The Dow Jones Industrial Average shed 0.5 percent to close at 25,187.70.

The broad-based S&P 500 fell 0.4 percent to 2,821.93, while the tech-rich Nasdaq Composite Index fell 0.3 percent to 7,819.71.

The declines in the US came after other leading equity bourses in Asia and Europe also pulled back as the Turkish lira tumbled to new lows against the euro and dollar.

The fall has revived worries of a repeat from 1997, when a fall in the Thai currency mushroomed into a much broader Asian economic crisis.

Emerging economy currencies already were under pressure due to Federal Reserve interest rate increases even before US tariffs on Turkey throttled the Turkish currency.

“The world borrowed a lot of dollars and the dollar is rising and the US interest rates are rising,” said Karl Haeling of LBBW.

“This is a reminder that the Fed can’t raise rates as much as they probably want to,” he added. “There are negative consequences to the rising dollar.”

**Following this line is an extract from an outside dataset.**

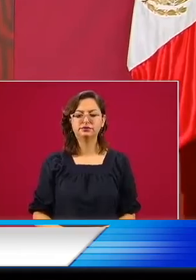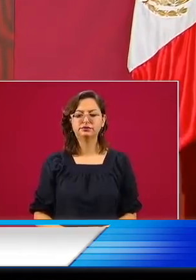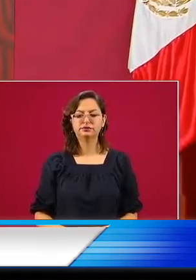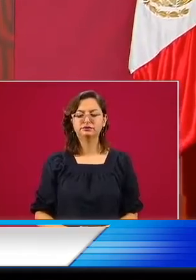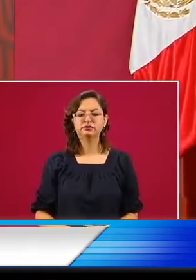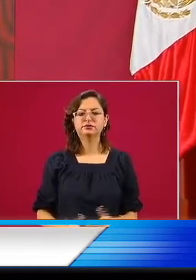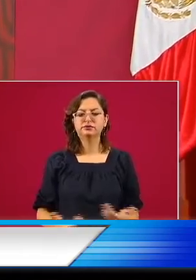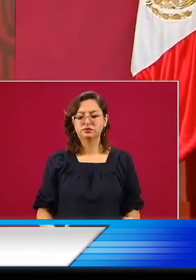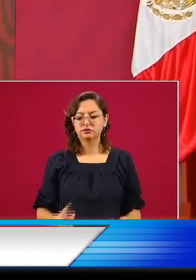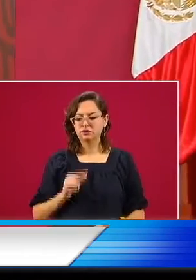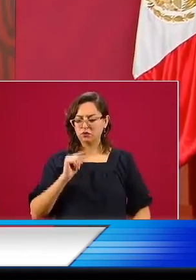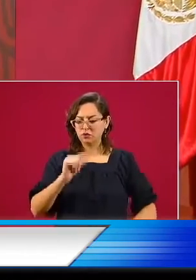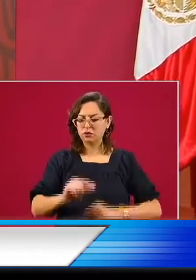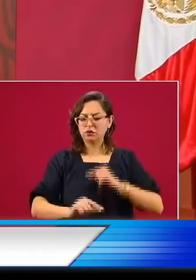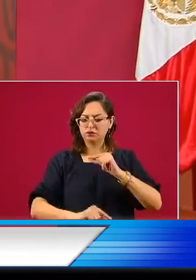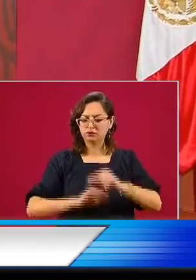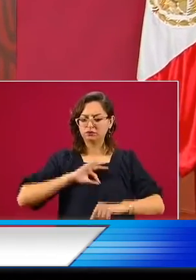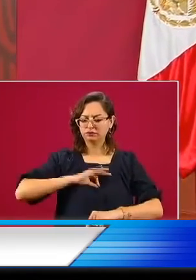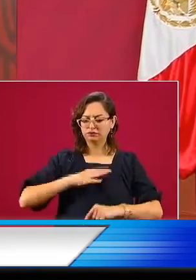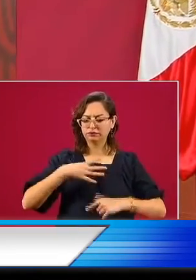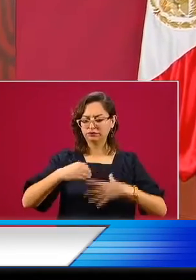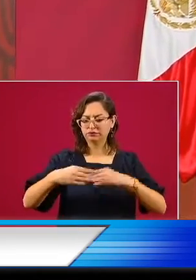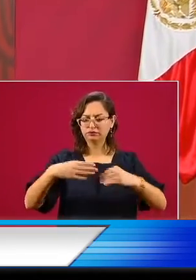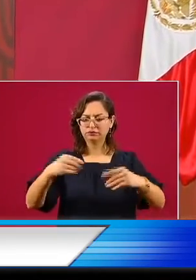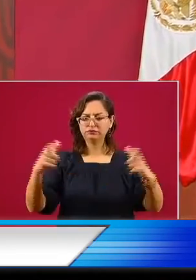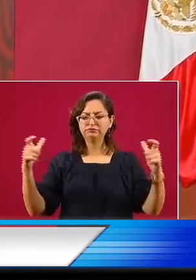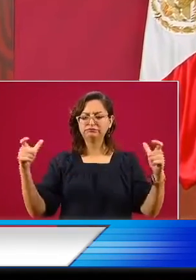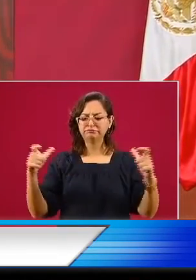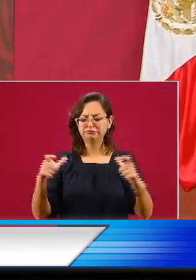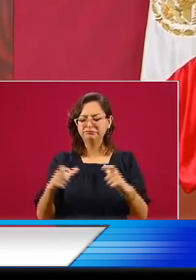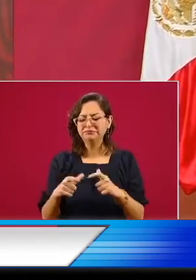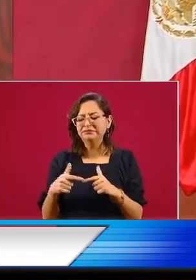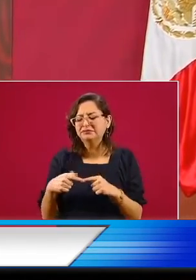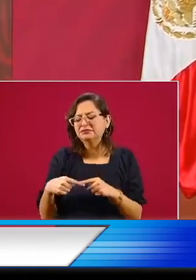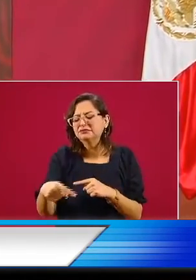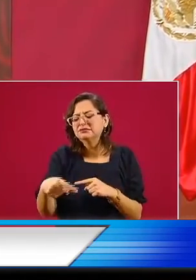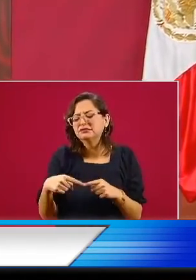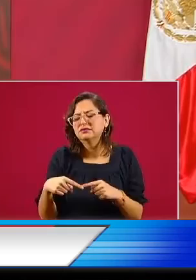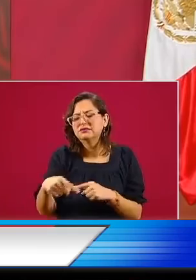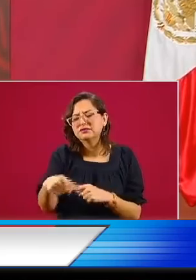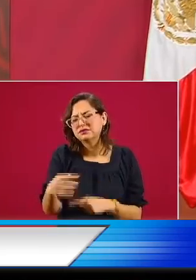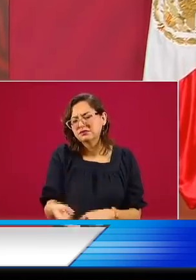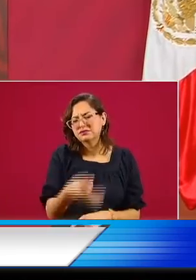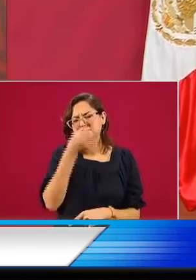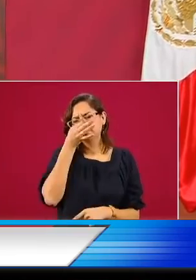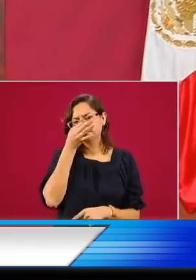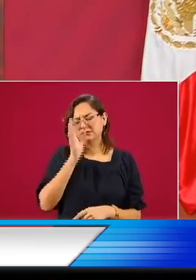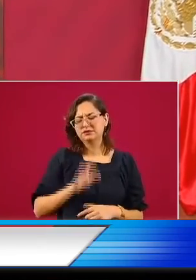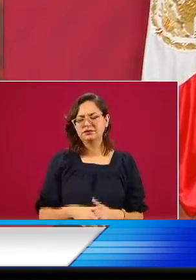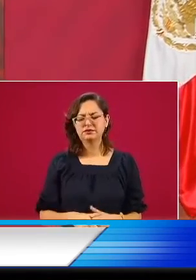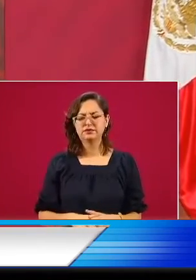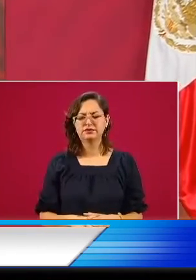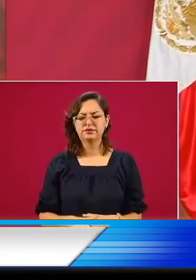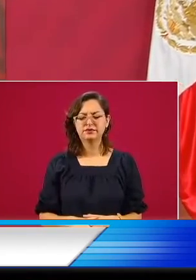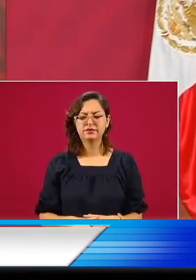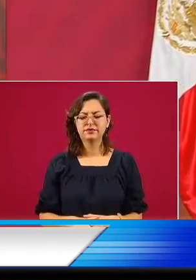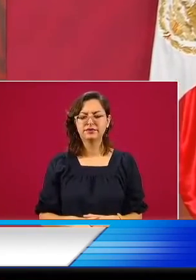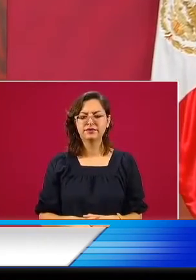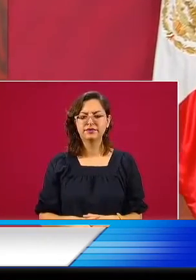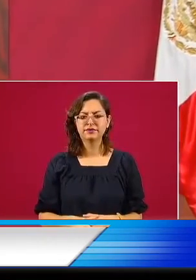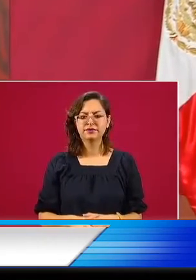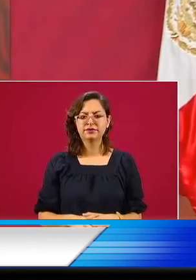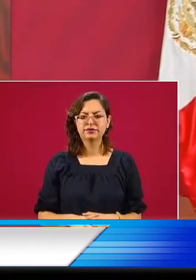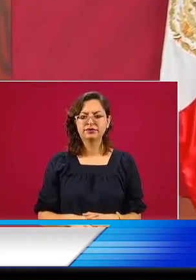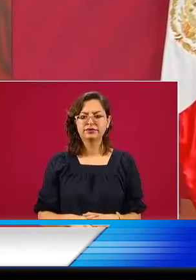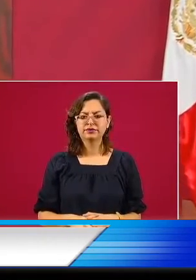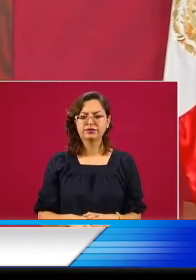los abusos, ya que el interés del pueblo está por encima de cualquier interés personal, por legítimo que sea, por lo que se actuará en base a lo que establece la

US banking shares were among the weaker groups, with JPMorgan Chase, Citigroup and Bank of America all shedding at least 1.5 percent.

Tesla Motors advanced 0.3 percent after Chief Executive Elon Musk said he was in talks with the Saudi Arabian sovereign wealth fund to financing his plan to take the electric car maker private.

The statement comes as Musk faces questions over his claim last week that he had “secured” financing for the deal.

Harley-Davidson slumped 4.4 percent after President Donald Trump signaled support on Twitter for a boycott of the company if the motorcycle maker moved jobs overseas.

The Trump tweet revived a controversy from earlier in the summer after Harley announced plans to shift some production overseas due to European tariffs on US exports imposed in response to Trump’s tariffs on the European Union.

Netflix shed 1.3 percent after Chief Financial Officer David Wells said he would step down from the company.